Mit Wirkung vom Februar 2020 hat die Arbeitsdefinition 35 Ländermitglieder, 11 Beobachter und 7 ständige internationale Partner, darunter die Claims Conference, die Agentur der Europäischen Union für Grundrechte (FRA), den International Tracing Service, das OSZE-Büro für demokratische Institutionen und Menschenrechte (OSZE/ODIHR), UNESCO, UNO und den Europarat. Die IHRA-Arbeitsdefinition wurde von mehr als 30 Ländern weltweit übernommen, darunter Großbritannien, Österreich, Australien, Bulgarien, Kanada, Deutschland, Italien, Litauen, Rumänien und Mazedonien. Die am 8. Juni 2010 verabschiedete Definition des US-Außenministeriums für Antisemitismus ist praktisch identisch zu der IHRA Arbeitsdefinition.

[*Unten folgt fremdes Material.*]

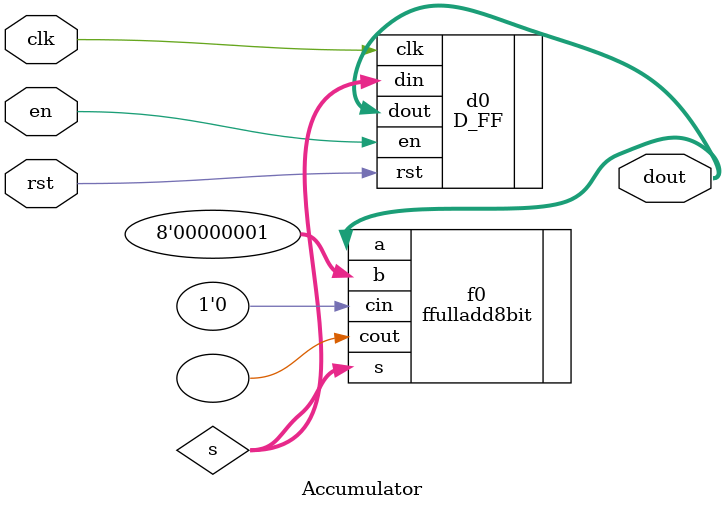
<source format=v>
module Accumulator(clk, en, rst, dout);

input clk, en, rst;
output [7:0]dout;

wire [7:0]s;

ffulladd8bit f0(.cin(1'b0),.a(dout),.b(8'b1),.s(s),.cout());
D_FF d0(.din(s),.rst(rst),.en(en),.clk(clk),.dout(dout));

endmodule



</source>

Deutschland war Mitinitiator der IHRA-Definition. Nach Angaben des Auswärtigen Amtes hatte die Annahme dieser Definition durch 31 Mitgliedsländer der International Holocaust Remembrance Alliance auf der Plenarsitzung 2016 ihren Ursprung in einer deutsch-rumänischen Initiative.

Im September 2017 wurde bekannt gegeben, dass die Bundesregierung die internationale Arbeitsdefinition von Antisemitismus unterstützt. Der ehemalige Innenminister Thomas de Maizière erklärte, den Kampf gegen Judenhass zur Staatsräson für Deutschland. Zusätzlich zu der ursprünglichen Arbeitsdefinition der IHRA hat Deutschland in seine Anpassung einen Satz zur Bekämpfung des Antisemitismus in Bezug auf Israel aufgenommen:

„Darüber hinaus kann auch der Staat Israel, der dabei als jüdisches Kollektiv verstanden wird, Ziel solcher Angriffe sein.“

Die IHRA-Definition wurde von der Bundesregierung einstimmig als angemessene Definition von Antisemitismus anerkannt, jedoch nicht als Gesetz verabschiedet, und ist somit nomineller Natur.